----- DATASET

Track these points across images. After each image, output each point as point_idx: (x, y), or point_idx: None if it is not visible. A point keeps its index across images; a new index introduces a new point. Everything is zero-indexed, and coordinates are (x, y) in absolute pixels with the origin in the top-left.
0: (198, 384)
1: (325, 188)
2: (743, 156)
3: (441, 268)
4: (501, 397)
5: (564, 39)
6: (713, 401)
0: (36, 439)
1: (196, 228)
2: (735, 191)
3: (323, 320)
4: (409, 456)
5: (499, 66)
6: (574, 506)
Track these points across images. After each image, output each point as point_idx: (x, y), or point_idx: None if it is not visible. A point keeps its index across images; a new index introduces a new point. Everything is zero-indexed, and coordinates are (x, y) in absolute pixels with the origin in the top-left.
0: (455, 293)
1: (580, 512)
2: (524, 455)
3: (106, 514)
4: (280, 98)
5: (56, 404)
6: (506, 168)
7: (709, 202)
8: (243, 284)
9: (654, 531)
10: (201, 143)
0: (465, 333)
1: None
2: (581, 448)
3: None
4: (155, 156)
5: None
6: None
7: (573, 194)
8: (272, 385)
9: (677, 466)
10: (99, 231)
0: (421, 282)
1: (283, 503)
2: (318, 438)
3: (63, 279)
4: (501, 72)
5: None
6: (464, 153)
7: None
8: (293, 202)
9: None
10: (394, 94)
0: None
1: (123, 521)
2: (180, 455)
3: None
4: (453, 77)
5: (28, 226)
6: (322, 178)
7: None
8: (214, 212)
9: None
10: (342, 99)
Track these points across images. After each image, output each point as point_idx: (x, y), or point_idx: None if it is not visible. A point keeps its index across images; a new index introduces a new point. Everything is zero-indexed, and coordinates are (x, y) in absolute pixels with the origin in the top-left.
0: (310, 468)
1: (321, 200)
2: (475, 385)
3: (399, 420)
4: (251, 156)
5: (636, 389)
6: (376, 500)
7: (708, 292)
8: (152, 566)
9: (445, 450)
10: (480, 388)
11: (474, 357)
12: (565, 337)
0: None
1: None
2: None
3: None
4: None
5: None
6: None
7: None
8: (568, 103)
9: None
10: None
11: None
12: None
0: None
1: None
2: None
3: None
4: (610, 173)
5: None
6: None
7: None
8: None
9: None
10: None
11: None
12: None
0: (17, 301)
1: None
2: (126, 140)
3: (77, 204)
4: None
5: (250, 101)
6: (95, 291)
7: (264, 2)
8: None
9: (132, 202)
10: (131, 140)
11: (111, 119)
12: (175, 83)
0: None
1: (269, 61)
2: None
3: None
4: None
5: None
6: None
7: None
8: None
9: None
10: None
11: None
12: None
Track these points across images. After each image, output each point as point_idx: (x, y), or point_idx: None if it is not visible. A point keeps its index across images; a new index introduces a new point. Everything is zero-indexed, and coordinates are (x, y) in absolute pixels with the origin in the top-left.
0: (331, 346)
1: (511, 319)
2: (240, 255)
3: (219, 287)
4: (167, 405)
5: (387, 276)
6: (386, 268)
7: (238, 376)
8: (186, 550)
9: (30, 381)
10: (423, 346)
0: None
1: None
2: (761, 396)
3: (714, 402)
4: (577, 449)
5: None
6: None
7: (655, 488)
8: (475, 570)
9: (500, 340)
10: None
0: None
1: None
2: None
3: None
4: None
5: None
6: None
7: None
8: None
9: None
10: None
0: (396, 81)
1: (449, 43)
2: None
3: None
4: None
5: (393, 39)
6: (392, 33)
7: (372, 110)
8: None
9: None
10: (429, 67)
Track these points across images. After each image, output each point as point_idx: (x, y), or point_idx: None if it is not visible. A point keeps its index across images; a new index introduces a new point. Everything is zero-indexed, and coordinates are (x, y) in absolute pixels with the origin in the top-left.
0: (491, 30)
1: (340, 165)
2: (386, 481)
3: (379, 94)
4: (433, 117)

----------

**EXERCISE DETAILS**
Reproduce every one of the records above line for line, with no change to any character or to the order of the lines.

**ANSWER TO THE PROBLEM**
Track these points across images. After each image, output each point as point_idx: (x, y), or point_idx: None if it is not visible. A point keeps its index across images; a new index introduces a new point. Everything is zero-indexed, and coordinates are (x, y) in absolute pixels with the origin in the top-left.
0: (198, 384)
1: (325, 188)
2: (743, 156)
3: (441, 268)
4: (501, 397)
5: (564, 39)
6: (713, 401)
0: (36, 439)
1: (196, 228)
2: (735, 191)
3: (323, 320)
4: (409, 456)
5: (499, 66)
6: (574, 506)
Track these points across images. After each image, output each point as point_idx: (x, y), or point_idx: None if it is not visible. A point keeps its index across images; a new index introduces a new point. Everything is zero-indexed, and coordinates are (x, y) in absolute pixels with the origin in the top-left.
0: (455, 293)
1: (580, 512)
2: (524, 455)
3: (106, 514)
4: (280, 98)
5: (56, 404)
6: (506, 168)
7: (709, 202)
8: (243, 284)
9: (654, 531)
10: (201, 143)
0: (465, 333)
1: None
2: (581, 448)
3: None
4: (155, 156)
5: None
6: None
7: (573, 194)
8: (272, 385)
9: (677, 466)
10: (99, 231)
0: (421, 282)
1: (283, 503)
2: (318, 438)
3: (63, 279)
4: (501, 72)
5: None
6: (464, 153)
7: None
8: (293, 202)
9: None
10: (394, 94)
0: None
1: (123, 521)
2: (180, 455)
3: None
4: (453, 77)
5: (28, 226)
6: (322, 178)
7: None
8: (214, 212)
9: None
10: (342, 99)
Track these points across images. After each image, output each point as point_idx: (x, y), or point_idx: None if it is not visible. A point keeps its index across images; a new index introduces a new point. Everything is zero-indexed, and coordinates are (x, y) in absolute pixels with the origin in the top-left.
0: (310, 468)
1: (321, 200)
2: (475, 385)
3: (399, 420)
4: (251, 156)
5: (636, 389)
6: (376, 500)
7: (708, 292)
8: (152, 566)
9: (445, 450)
10: (480, 388)
11: (474, 357)
12: (565, 337)
0: None
1: None
2: None
3: None
4: None
5: None
6: None
7: None
8: (568, 103)
9: None
10: None
11: None
12: None
0: None
1: None
2: None
3: None
4: (610, 173)
5: None
6: None
7: None
8: None
9: None
10: None
11: None
12: None
0: (17, 301)
1: None
2: (126, 140)
3: (77, 204)
4: None
5: (250, 101)
6: (95, 291)
7: (264, 2)
8: None
9: (132, 202)
10: (131, 140)
11: (111, 119)
12: (175, 83)
0: None
1: (269, 61)
2: None
3: None
4: None
5: None
6: None
7: None
8: None
9: None
10: None
11: None
12: None
Track these points across images. After each image, output each point as point_idx: (x, y), or point_idx: None if it is not visible. A point keeps its index across images; a new index introduces a new point. Everything is zero-indexed, and coordinates are (x, y) in absolute pixels with the origin in the top-left.
0: (331, 346)
1: (511, 319)
2: (240, 255)
3: (219, 287)
4: (167, 405)
5: (387, 276)
6: (386, 268)
7: (238, 376)
8: (186, 550)
9: (30, 381)
10: (423, 346)
0: None
1: None
2: (761, 396)
3: (714, 402)
4: (577, 449)
5: None
6: None
7: (655, 488)
8: (475, 570)
9: (500, 340)
10: None
0: None
1: None
2: None
3: None
4: None
5: None
6: None
7: None
8: None
9: None
10: None
0: (396, 81)
1: (449, 43)
2: None
3: None
4: None
5: (393, 39)
6: (392, 33)
7: (372, 110)
8: None
9: None
10: (429, 67)
Track these points across images. After each image, output each point as point_idx: (x, y), or point_idx: None if it is not visible. A point keeps its index across images; a new index introduces a new point. Everything is zero-indexed, and coordinates are (x, y) in absolute pixels with the origin in the top-left.
0: (491, 30)
1: (340, 165)
2: (386, 481)
3: (379, 94)
4: (433, 117)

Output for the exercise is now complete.